Lo más curioso del caso es que esta preferencia por lo artificial perdura entre los turistas del real sitio, que visitan en manada los parterres geométricos, las fuentes ornamentales, las rías y las cascadas de pega, en tanto que una maravilla natural como la cascada del Chorro no la conocen ni de oídas. Repasando todo lo que se ha escrito sobre La Granja, la única mención que hemos hallado del Chorro data del dichoso siglo XVIII: “En este inculto valle, / cuyos gigantes riscos / son Cabeza Melera, / El Chorro, Peñalara y Siete Picos...” (Nicolas Fernández de Moratín, 'A un amigo desde San Ildefonso'). Una cita rezumante de artificiosidad ilustrada, que es la que aún se manifiesta en los turistas civilizados. Y como las guías al uso nada dicen sobre este gigante risco por el que se despeña el arroyo del Chorro Grande, es como si no existiera. Natural.
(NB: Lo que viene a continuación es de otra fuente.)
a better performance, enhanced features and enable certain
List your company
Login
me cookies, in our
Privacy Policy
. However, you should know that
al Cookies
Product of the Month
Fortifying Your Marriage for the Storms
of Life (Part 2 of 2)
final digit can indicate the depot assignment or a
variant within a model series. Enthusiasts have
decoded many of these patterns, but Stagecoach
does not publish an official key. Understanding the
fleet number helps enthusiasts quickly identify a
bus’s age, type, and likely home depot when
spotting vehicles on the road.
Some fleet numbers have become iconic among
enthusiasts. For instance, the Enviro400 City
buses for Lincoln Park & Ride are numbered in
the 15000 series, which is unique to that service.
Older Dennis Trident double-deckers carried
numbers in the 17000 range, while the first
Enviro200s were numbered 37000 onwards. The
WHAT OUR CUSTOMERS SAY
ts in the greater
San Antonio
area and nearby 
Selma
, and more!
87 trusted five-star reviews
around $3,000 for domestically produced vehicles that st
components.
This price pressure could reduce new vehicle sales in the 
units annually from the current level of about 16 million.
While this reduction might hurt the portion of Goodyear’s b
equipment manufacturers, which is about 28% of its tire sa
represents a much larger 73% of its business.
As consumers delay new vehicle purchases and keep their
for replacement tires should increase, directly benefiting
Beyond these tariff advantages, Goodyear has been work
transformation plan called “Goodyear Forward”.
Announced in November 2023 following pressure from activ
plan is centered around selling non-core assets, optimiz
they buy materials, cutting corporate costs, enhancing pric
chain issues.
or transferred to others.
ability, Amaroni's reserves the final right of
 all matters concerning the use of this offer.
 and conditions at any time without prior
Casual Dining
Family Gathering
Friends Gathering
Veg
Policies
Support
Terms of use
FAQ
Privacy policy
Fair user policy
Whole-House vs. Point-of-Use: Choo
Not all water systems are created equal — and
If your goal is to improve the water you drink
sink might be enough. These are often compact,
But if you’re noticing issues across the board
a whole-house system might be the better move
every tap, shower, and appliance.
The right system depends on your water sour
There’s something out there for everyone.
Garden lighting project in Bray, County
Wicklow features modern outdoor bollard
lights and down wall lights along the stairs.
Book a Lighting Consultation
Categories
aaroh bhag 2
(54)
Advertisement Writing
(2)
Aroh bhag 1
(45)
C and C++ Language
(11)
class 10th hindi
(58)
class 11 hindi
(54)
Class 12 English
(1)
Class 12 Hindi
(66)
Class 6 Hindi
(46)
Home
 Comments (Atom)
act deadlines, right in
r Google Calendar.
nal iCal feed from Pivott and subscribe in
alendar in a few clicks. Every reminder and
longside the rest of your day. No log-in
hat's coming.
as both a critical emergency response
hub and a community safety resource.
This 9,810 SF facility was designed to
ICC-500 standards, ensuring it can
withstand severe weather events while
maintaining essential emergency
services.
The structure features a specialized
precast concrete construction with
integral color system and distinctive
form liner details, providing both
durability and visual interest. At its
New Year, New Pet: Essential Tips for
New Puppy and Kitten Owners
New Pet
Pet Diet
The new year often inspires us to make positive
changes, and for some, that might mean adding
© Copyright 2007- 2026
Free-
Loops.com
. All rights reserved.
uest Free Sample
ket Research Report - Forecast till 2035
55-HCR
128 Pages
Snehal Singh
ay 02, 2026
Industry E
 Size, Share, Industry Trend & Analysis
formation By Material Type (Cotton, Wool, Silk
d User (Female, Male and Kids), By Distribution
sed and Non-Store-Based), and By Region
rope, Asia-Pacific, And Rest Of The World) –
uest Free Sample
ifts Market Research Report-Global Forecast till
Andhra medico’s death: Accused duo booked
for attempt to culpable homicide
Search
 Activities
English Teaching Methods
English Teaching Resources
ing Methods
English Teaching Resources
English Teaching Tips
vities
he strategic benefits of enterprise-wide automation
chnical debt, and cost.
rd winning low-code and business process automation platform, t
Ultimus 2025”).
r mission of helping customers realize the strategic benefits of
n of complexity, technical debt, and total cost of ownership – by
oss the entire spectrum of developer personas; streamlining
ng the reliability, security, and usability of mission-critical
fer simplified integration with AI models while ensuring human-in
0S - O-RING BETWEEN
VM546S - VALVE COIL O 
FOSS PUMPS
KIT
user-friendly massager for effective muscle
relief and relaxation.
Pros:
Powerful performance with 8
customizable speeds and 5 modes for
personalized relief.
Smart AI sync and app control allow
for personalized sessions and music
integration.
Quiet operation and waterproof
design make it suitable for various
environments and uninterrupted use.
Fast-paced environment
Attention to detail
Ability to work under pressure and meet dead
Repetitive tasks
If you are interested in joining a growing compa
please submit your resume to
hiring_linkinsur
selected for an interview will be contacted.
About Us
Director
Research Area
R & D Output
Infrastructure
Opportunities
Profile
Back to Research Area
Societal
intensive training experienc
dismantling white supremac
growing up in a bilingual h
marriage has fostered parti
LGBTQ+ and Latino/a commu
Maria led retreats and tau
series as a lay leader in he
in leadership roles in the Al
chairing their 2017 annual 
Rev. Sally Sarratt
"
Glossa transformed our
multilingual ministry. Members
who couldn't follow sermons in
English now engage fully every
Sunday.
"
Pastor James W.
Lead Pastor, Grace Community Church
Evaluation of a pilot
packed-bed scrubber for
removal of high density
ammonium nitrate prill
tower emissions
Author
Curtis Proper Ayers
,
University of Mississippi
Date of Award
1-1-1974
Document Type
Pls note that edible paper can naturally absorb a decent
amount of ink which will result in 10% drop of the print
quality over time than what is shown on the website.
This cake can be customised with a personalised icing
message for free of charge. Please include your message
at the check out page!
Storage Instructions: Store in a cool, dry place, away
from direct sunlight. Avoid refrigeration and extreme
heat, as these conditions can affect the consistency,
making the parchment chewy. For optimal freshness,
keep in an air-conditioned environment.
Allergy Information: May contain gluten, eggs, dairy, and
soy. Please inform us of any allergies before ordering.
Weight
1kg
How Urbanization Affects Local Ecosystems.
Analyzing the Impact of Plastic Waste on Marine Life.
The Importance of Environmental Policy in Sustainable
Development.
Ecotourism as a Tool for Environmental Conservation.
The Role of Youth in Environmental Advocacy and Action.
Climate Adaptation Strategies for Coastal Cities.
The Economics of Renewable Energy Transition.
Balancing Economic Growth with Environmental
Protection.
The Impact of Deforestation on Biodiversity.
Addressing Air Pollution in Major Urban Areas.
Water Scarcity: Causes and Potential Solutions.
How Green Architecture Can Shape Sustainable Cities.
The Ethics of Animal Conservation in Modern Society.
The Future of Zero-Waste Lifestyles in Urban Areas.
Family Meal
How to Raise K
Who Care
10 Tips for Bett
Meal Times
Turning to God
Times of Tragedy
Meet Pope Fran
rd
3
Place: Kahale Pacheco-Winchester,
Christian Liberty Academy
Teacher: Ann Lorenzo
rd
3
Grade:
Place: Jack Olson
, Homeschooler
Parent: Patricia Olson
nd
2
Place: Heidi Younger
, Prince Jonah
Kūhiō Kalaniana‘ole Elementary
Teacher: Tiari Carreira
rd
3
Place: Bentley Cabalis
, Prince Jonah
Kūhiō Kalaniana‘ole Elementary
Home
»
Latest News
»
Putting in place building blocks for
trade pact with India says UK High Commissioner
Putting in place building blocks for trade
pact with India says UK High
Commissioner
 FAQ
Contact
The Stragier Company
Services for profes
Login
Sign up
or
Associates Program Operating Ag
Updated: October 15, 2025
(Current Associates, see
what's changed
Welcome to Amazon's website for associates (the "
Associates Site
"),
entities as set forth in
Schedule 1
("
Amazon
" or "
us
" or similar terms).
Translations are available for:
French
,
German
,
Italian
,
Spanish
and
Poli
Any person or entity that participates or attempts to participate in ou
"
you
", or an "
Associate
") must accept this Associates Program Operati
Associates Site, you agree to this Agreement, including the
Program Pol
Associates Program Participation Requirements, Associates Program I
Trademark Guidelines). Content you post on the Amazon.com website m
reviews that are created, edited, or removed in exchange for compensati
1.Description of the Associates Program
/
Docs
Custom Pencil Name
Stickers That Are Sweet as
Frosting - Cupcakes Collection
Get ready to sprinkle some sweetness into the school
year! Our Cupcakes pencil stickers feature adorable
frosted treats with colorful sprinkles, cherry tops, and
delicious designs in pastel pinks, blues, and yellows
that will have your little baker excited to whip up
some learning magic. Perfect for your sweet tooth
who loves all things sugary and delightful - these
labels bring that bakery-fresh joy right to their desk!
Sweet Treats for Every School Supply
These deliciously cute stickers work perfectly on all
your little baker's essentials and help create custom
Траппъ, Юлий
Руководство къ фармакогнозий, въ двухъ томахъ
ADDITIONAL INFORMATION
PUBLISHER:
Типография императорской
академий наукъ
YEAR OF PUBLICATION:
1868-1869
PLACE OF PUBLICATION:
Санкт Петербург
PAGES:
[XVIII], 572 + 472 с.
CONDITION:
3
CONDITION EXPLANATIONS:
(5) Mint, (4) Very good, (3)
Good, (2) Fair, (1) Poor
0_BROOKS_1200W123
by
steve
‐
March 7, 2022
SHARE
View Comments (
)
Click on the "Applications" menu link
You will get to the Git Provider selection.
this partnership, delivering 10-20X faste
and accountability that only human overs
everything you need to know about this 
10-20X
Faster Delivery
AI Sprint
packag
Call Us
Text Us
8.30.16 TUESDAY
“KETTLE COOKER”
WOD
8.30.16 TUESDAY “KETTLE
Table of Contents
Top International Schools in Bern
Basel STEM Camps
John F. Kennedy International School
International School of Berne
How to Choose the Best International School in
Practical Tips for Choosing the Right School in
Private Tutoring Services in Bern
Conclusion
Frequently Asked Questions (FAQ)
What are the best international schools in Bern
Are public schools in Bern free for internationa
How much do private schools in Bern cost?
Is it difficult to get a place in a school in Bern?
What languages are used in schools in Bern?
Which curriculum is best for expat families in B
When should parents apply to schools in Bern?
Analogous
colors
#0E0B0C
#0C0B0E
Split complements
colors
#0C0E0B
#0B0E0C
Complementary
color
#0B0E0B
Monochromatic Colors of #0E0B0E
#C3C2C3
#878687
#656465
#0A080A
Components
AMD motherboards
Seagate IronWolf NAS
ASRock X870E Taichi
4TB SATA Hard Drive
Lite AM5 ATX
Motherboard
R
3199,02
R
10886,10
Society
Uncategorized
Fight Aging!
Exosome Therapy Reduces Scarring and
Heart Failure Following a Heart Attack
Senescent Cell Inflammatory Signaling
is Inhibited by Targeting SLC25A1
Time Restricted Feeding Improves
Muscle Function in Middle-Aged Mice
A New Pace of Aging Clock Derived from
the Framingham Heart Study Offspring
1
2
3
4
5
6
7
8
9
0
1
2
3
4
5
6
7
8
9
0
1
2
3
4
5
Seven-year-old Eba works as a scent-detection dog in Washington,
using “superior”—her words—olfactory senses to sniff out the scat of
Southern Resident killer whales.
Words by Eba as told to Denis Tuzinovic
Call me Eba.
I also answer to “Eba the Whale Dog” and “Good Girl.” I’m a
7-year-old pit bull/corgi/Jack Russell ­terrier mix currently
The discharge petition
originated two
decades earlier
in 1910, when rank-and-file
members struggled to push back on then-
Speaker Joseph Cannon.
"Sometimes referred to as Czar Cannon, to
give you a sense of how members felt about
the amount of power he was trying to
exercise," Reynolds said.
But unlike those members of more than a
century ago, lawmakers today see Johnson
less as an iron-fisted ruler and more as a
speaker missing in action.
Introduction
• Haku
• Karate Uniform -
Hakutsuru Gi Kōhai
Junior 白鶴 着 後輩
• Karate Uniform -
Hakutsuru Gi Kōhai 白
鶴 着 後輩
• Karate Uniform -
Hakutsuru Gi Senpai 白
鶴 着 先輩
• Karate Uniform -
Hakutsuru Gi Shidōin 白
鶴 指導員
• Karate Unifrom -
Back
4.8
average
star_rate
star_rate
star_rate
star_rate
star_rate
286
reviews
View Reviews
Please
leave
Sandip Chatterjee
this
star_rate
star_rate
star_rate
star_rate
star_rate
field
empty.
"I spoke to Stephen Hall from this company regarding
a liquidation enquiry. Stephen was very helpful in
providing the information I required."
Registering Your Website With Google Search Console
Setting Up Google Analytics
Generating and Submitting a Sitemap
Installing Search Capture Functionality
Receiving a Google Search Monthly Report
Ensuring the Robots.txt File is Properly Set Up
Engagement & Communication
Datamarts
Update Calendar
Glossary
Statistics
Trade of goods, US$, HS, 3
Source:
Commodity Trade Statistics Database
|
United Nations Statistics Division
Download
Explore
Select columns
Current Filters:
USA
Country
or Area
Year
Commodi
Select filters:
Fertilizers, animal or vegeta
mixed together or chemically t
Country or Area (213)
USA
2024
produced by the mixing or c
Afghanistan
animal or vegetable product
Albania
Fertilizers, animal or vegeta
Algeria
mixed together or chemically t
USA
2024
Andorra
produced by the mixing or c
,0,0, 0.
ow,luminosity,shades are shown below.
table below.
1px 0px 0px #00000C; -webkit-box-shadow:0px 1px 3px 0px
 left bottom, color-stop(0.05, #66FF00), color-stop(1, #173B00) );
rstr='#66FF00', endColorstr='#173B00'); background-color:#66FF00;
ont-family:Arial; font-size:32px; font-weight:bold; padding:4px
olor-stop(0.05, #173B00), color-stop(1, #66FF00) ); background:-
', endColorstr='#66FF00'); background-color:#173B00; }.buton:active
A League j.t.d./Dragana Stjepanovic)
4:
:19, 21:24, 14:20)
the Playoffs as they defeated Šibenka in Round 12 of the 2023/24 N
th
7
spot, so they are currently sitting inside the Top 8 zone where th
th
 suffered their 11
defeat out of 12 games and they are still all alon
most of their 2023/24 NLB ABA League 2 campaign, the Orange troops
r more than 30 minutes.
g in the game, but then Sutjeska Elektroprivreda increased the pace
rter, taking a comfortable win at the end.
Tan sólo un humilde letrero de madera, colocado junto a la esquina septentrional de la tapia de los jardines, informa: “El Chorro, 45 minutos”. Unos 300 metros más adelante, siguiendo la calle asfaltada que recorre la urbanización Seo de Urgel, se presenta a mano izquierda una portilla metálica y, tras ella, el camino de tierra que conduce en suavísimo ascenso por el robledal hasta la vaguada del arroyo del Chorro Grande. Remontándolo, el camino se torna sendero, culebrea por entre los cambroños y, al llegar al pinar, desemboca al pie de la cascada: un chorrazo que suma cien metros en dos caídas sucesivas por la superficie desnuda de la roca. Las guías turísticas ponderan mucho el hermoso espectáculo de las fuentes de La Granja en acción, pero lo cierto es que corren una por una contados días, porque no hay manera humana de proveer los 637.048 litros de agua que surten funcionando todas juntas en un solo minuto. “Tres minutos me diviertes y tres millones me cuestas”, es fama que dijo Felipe V al inaugurar la fuente de los Baños de Diana. El Chorro funciona siempre y no cuesta un real. Es la diferencia entre los paraísos naturales y los artificiales.